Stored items
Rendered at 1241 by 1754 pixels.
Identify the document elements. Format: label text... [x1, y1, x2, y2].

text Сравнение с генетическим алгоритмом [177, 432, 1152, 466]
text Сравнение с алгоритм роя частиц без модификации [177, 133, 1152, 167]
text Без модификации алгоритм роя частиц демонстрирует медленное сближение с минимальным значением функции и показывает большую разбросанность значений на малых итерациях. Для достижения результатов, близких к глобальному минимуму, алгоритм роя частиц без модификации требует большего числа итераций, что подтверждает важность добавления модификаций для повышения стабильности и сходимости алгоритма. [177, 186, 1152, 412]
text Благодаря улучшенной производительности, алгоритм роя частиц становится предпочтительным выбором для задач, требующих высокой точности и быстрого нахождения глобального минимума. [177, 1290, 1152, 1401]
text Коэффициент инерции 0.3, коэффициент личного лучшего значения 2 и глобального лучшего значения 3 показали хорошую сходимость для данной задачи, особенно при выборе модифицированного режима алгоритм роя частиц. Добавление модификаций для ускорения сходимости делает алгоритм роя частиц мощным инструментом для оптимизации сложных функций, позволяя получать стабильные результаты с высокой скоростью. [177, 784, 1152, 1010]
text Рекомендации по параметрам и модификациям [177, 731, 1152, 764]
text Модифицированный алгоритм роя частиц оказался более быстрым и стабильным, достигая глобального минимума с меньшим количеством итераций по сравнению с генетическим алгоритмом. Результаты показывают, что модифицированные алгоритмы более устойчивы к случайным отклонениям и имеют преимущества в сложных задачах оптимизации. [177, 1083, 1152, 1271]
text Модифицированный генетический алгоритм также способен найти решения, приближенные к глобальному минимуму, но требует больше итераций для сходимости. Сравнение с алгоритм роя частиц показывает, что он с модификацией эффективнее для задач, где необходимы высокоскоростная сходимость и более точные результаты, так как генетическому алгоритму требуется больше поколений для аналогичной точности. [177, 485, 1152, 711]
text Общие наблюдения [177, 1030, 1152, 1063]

• Work to do
Reproduce the items from the line with "text Сравнение с генетическим" up to and including the line with "text Без модификации", substituting "PSO" for "алгоритм роя частиц" and leaving everything else unchanged.

• Task result
text Сравнение с генетическим алгоритмом [177, 432, 1152, 466]
text Сравнение с PSO без модификации [177, 133, 1152, 167]
text Без модификации PSO демонстрирует медленное сближение с минимальным значением функции и показывает большую разбросанность значений на малых итерациях. Для достижения результатов, близких к глобальному минимуму, PSO без модификации требует большего числа итераций, что подтверждает важность добавления модификаций для повышения стабильности и сходимости алгоритма. [177, 186, 1152, 412]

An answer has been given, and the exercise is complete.